An Egyptian court official and chief of Pharaoh’s bodyguard. He was Joseph’s master for a time and, it appears, was a man of wealth. (Ge 37:36; 39:4) Potiphar purchased Joseph from the traveling Midianite merchants and, observing what a good servant Joseph was, eventually put him in charge of his whole house and field, which establishment Jehovah blessed on Joseph’s account.​—Ge 37:36; 39:1-6.

Potiphar’s wife was not as faithful to him as was his servant Joseph. She repeatedly endeavored to seduce Joseph and, one day when no other men were around, grabbed hold of him, but Joseph still refused and ran out. When Potiphar came home, he heard only his wife’s frustrated barrage of false accusations. Potiphar angrily had Joseph thrown into prison.​—Ge 39:7-20.
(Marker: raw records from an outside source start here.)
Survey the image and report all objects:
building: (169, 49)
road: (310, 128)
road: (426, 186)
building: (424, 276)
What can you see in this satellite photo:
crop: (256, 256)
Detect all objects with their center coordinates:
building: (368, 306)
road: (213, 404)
This prison seems to have been connected with Potiphar’s house or at least came under his jurisdiction as “chief of the bodyguard.” Thus, the record speaks of Pharaoh’s chief cupbearer and chief baker being thrown into this same jail, “the jail of the house of the chief of the bodyguard,” “the jail of [Joseph’s] master’s house.” (Ge 39:1; 40:1-7) However, it seems unlikely that Potiphar is to be equated with “the chief officer of the prison house” who “gave over into Joseph’s hand all the prisoners who were in the prison house.” (Ge 39:21-23) This officer was probably a subordinate of Potiphar.
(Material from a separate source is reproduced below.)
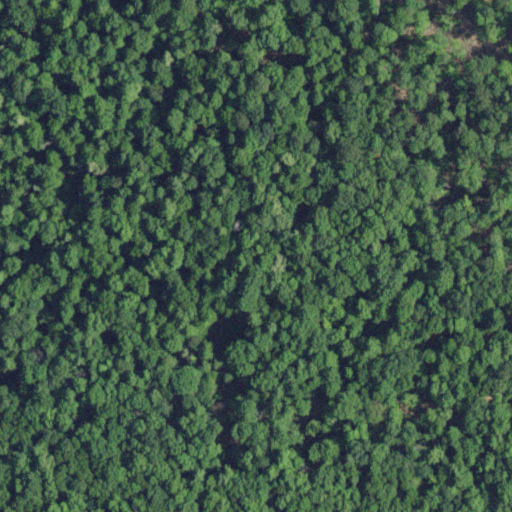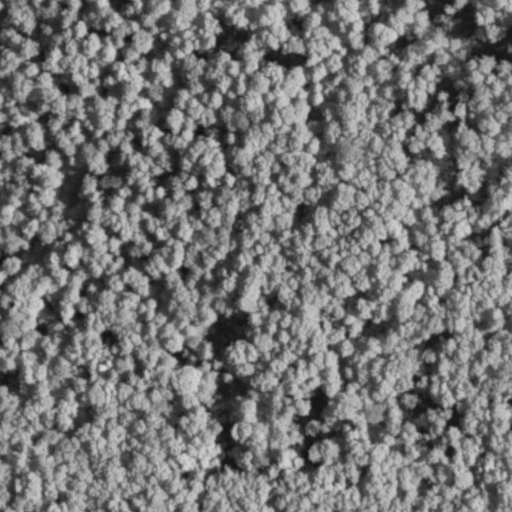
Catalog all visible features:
road: (142, 271)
Potiphar’s title “court official” translates the Hebrew word sa·risʹ, “eunuch,” which in its broader usage meant a chamberlain, courtier, or trusted officer of the throne. The “court official [sa·risʹ] that had a command over the men of war” when Jerusalem fell in 607 B.C.E. was no doubt a high government official, not a castrated person lacking masculinity. (2Ki 25:19) So, also, Potiphar was a military man, chief of the bodyguard, as well as a married man, facts that indicate that he was not a eunuch in the more common sense.